● **Items in a dataset listing**

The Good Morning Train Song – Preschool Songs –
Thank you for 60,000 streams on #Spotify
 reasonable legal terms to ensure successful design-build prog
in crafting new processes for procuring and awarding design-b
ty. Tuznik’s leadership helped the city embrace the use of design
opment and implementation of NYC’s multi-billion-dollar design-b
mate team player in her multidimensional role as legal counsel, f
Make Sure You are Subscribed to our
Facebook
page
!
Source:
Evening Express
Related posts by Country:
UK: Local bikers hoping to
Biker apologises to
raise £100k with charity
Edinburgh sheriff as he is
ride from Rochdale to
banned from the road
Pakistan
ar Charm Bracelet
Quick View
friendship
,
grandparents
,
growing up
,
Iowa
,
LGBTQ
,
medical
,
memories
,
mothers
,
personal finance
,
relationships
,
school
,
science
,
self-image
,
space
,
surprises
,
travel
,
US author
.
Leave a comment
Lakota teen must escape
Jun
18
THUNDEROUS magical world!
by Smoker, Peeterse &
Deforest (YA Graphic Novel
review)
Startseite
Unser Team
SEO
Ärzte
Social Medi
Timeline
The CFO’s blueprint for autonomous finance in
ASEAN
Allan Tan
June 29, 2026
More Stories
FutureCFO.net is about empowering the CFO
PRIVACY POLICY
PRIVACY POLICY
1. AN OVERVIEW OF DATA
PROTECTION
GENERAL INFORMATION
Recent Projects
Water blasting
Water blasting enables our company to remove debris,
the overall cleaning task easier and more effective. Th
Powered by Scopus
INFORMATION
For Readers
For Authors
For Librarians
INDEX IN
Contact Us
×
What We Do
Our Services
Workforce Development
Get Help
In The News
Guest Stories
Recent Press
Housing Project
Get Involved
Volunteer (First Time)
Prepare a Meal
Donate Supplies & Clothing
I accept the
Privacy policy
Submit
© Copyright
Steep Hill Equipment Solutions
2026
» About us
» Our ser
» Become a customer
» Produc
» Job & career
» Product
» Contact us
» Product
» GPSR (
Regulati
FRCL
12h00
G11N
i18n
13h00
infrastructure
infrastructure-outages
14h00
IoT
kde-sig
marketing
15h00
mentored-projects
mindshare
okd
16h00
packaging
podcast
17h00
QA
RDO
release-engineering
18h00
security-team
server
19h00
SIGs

● **Task**
Output every line of the listing above verbatim, without changing, dropping, or reordering any of them.

● **Response below**
The Good Morning Train Song – Preschool Songs –
Thank you for 60,000 streams on #Spotify
 reasonable legal terms to ensure successful design-build prog
in crafting new processes for procuring and awarding design-b
ty. Tuznik’s leadership helped the city embrace the use of design
opment and implementation of NYC’s multi-billion-dollar design-b
mate team player in her multidimensional role as legal counsel, f
Make Sure You are Subscribed to our
Facebook
page
!
Source:
Evening Express
Related posts by Country:
UK: Local bikers hoping to
Biker apologises to
raise £100k with charity
Edinburgh sheriff as he is
ride from Rochdale to
banned from the road
Pakistan
ar Charm Bracelet
Quick View
friendship
,
grandparents
,
growing up
,
Iowa
,
LGBTQ
,
medical
,
memories
,
mothers
,
personal finance
,
relationships
,
school
,
science
,
self-image
,
space
,
surprises
,
travel
,
US author
.
Leave a comment
Lakota teen must escape
Jun
18
THUNDEROUS magical world!
by Smoker, Peeterse &
Deforest (YA Graphic Novel
review)
Startseite
Unser Team
SEO
Ärzte
Social Medi
Timeline
The CFO’s blueprint for autonomous finance in
ASEAN
Allan Tan
June 29, 2026
More Stories
FutureCFO.net is about empowering the CFO
PRIVACY POLICY
PRIVACY POLICY
1. AN OVERVIEW OF DATA
PROTECTION
GENERAL INFORMATION
Recent Projects
Water blasting
Water blasting enables our company to remove debris,
the overall cleaning task easier and more effective. Th
Powered by Scopus
INFORMATION
For Readers
For Authors
For Librarians
INDEX IN
Contact Us
×
What We Do
Our Services
Workforce Development
Get Help
In The News
Guest Stories
Recent Press
Housing Project
Get Involved
Volunteer (First Time)
Prepare a Meal
Donate Supplies & Clothing
I accept the
Privacy policy
Submit
© Copyright
Steep Hill Equipment Solutions
2026
» About us
» Our ser
» Become a customer
» Produc
» Job & career
» Product
» Contact us
» Product
» GPSR (
Regulati
FRCL
12h00
G11N
i18n
13h00
infrastructure
infrastructure-outages
14h00
IoT
kde-sig
marketing
15h00
mentored-projects
mindshare
okd
16h00
packaging
podcast
17h00
QA
RDO
release-engineering
18h00
security-team
server
19h00
SIGs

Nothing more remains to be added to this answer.